PASSAGE SHOWN:
Sec. 3. The real estate owned by the said company, over and above the lots of land on which their buildings are erected, shall not exceed six hundred and forty acres, except such as may be held as collateral security for debts, bona fide, owed to the said corporation, or may become the property thereof by virtue of such indebtedness: and further, no real estate acquired by such indebtedness, shall remain the property of the said corporation for a longer period than five years, under the penalty of a forfeiture thereof, to the people of this state.
Capital Stock.
Sec. 4. The capital stock of said company, shall be two hundred thousand dollars, with power to increase the same, at the pleasure of said company, to any sum not exceeding five hundred thousand dollars; which capital stock shall be divided into shares of one hundred dollars each; Provided, That the total amount of debt which said corporation shall at any time owe, shall not exceed the amount of their capital stock; and in case of such excess, those under whose administration it shall happen, shall be holden for the same, in their natural and private capacity: but this shall not be construed to exempt the corporate property of the company from being also liable and chargeable for such excess.
Subscriptions, how opened.
Sec. 5. Subscriptions to the capital stock of said corporation shall be opened under the direction of the directors hereafter named, and if more than two hundred thousand dollars shall be subscribed, they shall distribute the stock among the several subscribers, in such manner as they shall deem most conducive to the interest of said corporation. And it shall be the duty of the directors, for the time being, to call for, and demand of the stockholders, respectively, all sums of money by them subscribed, at such times, and in such proportions, as they shall see fit, under the penalty of the forfeiture of their shares, and previous payments made thereon, to the said corporation, always giving thirty days notice in a newspaper printed in or nearest to said town.

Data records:
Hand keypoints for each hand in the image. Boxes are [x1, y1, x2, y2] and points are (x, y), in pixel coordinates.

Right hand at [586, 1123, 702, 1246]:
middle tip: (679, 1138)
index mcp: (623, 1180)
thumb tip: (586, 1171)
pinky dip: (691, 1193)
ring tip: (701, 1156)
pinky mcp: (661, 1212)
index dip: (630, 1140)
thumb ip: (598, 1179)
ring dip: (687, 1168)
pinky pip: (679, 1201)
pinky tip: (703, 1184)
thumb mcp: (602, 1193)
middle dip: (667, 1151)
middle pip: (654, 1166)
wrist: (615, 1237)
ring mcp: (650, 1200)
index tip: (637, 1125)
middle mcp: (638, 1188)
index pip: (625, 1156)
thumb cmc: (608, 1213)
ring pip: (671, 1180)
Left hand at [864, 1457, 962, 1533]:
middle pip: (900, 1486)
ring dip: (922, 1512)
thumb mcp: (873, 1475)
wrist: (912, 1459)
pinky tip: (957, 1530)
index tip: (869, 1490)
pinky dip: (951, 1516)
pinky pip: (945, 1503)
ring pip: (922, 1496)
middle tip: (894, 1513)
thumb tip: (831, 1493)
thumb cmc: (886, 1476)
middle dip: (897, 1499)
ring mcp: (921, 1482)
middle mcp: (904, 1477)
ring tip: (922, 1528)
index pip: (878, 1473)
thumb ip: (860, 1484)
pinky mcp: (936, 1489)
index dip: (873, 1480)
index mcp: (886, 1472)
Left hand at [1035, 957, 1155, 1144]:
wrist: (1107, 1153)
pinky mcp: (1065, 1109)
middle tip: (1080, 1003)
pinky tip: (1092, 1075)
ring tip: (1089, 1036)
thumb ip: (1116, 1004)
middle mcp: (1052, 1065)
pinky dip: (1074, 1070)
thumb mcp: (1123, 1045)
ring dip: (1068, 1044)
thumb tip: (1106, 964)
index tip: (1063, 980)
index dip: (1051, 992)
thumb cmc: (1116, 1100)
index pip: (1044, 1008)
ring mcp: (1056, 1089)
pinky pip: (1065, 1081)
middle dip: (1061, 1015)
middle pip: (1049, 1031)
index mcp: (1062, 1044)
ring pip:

REQUIREMENT 1: Write out everything in the charter excerpt from "Sec. 3. The" down to "Capital Stock.".
REQUIREMENT 2: According to the charter excerpt, into shares of what amount is the capital stock to be divided?
The lines have no connection to the charter excerpt.

TASK OUTPUT 1:
Sec. 3. The real estate owned by the said company, over and above the lots of land on which their buildings are erected, shall not exceed six hundred and forty acres, except such as may be held as collateral security for debts, bona fide, owed to the said corporation, or may become the property thereof by virtue of such indebtedness: and further, no real estate acquired by such indebtedness, shall remain the property of the said corporation for a longer period than five years, under the penalty of a forfeiture thereof, to the people of this state.
Capital Stock.

TASK OUTPUT 2: One hundred dollars each.